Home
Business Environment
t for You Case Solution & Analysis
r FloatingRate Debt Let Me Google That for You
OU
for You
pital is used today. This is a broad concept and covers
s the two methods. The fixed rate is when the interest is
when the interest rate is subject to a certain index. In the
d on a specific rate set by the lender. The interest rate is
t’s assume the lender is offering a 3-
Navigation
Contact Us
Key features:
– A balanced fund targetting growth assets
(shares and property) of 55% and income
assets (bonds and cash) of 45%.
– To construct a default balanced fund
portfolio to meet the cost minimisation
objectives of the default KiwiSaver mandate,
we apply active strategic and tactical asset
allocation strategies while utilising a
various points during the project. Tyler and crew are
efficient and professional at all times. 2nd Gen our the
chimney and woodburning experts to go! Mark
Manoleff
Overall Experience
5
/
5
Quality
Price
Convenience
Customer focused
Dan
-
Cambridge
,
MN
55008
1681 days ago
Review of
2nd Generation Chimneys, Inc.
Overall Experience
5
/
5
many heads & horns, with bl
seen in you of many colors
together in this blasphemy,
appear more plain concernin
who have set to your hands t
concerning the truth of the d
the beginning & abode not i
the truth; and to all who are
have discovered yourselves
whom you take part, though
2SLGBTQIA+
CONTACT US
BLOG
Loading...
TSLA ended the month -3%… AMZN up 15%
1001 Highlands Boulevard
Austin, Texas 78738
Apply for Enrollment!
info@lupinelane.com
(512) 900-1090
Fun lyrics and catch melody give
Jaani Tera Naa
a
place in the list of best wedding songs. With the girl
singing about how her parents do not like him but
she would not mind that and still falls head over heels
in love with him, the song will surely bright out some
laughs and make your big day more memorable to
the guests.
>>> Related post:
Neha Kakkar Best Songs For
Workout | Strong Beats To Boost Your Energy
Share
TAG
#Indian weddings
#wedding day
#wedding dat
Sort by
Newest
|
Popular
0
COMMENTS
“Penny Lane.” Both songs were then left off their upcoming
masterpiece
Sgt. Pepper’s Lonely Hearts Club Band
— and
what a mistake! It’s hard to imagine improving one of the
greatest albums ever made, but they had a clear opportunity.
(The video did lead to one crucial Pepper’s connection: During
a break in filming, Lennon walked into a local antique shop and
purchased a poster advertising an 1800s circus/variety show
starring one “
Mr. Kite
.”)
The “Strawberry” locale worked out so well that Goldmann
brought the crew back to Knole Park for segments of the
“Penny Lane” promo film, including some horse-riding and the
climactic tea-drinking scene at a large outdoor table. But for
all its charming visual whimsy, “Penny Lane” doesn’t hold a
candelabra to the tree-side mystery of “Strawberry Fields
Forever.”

********

EXERCISE:
Write out the listing above again, replacing "Overall Experience" with "Overall Rating" wherever it appears and leaving everything else unchanged.

ANSWER:
Home
Business Environment
t for You Case Solution & Analysis
r FloatingRate Debt Let Me Google That for You
OU
for You
pital is used today. This is a broad concept and covers
s the two methods. The fixed rate is when the interest is
when the interest rate is subject to a certain index. In the
d on a specific rate set by the lender. The interest rate is
t’s assume the lender is offering a 3-
Navigation
Contact Us
Key features:
– A balanced fund targetting growth assets
(shares and property) of 55% and income
assets (bonds and cash) of 45%.
– To construct a default balanced fund
portfolio to meet the cost minimisation
objectives of the default KiwiSaver mandate,
we apply active strategic and tactical asset
allocation strategies while utilising a
various points during the project. Tyler and crew are
efficient and professional at all times. 2nd Gen our the
chimney and woodburning experts to go! Mark
Manoleff
Overall Rating
5
/
5
Quality
Price
Convenience
Customer focused
Dan
-
Cambridge
,
MN
55008
1681 days ago
Review of
2nd Generation Chimneys, Inc.
Overall Rating
5
/
5
many heads & horns, with bl
seen in you of many colors
together in this blasphemy,
appear more plain concernin
who have set to your hands t
concerning the truth of the d
the beginning & abode not i
the truth; and to all who are
have discovered yourselves
whom you take part, though
2SLGBTQIA+
CONTACT US
BLOG
Loading...
TSLA ended the month -3%… AMZN up 15%
1001 Highlands Boulevard
Austin, Texas 78738
Apply for Enrollment!
info@lupinelane.com
(512) 900-1090
Fun lyrics and catch melody give
Jaani Tera Naa
a
place in the list of best wedding songs. With the girl
singing about how her parents do not like him but
she would not mind that and still falls head over heels
in love with him, the song will surely bright out some
laughs and make your big day more memorable to
the guests.
>>> Related post:
Neha Kakkar Best Songs For
Workout | Strong Beats To Boost Your Energy
Share
TAG
#Indian weddings
#wedding day
#wedding dat
Sort by
Newest
|
Popular
0
COMMENTS
“Penny Lane.” Both songs were then left off their upcoming
masterpiece
Sgt. Pepper’s Lonely Hearts Club Band
— and
what a mistake! It’s hard to imagine improving one of the
greatest albums ever made, but they had a clear opportunity.
(The video did lead to one crucial Pepper’s connection: During
a break in filming, Lennon walked into a local antique shop and
purchased a poster advertising an 1800s circus/variety show
starring one “
Mr. Kite
.”)
The “Strawberry” locale worked out so well that Goldmann
brought the crew back to Knole Park for segments of the
“Penny Lane” promo film, including some horse-riding and the
climactic tea-drinking scene at a large outdoor table. But for
all its charming visual whimsy, “Penny Lane” doesn’t hold a
candelabra to the tree-side mystery of “Strawberry Fields
Forever.”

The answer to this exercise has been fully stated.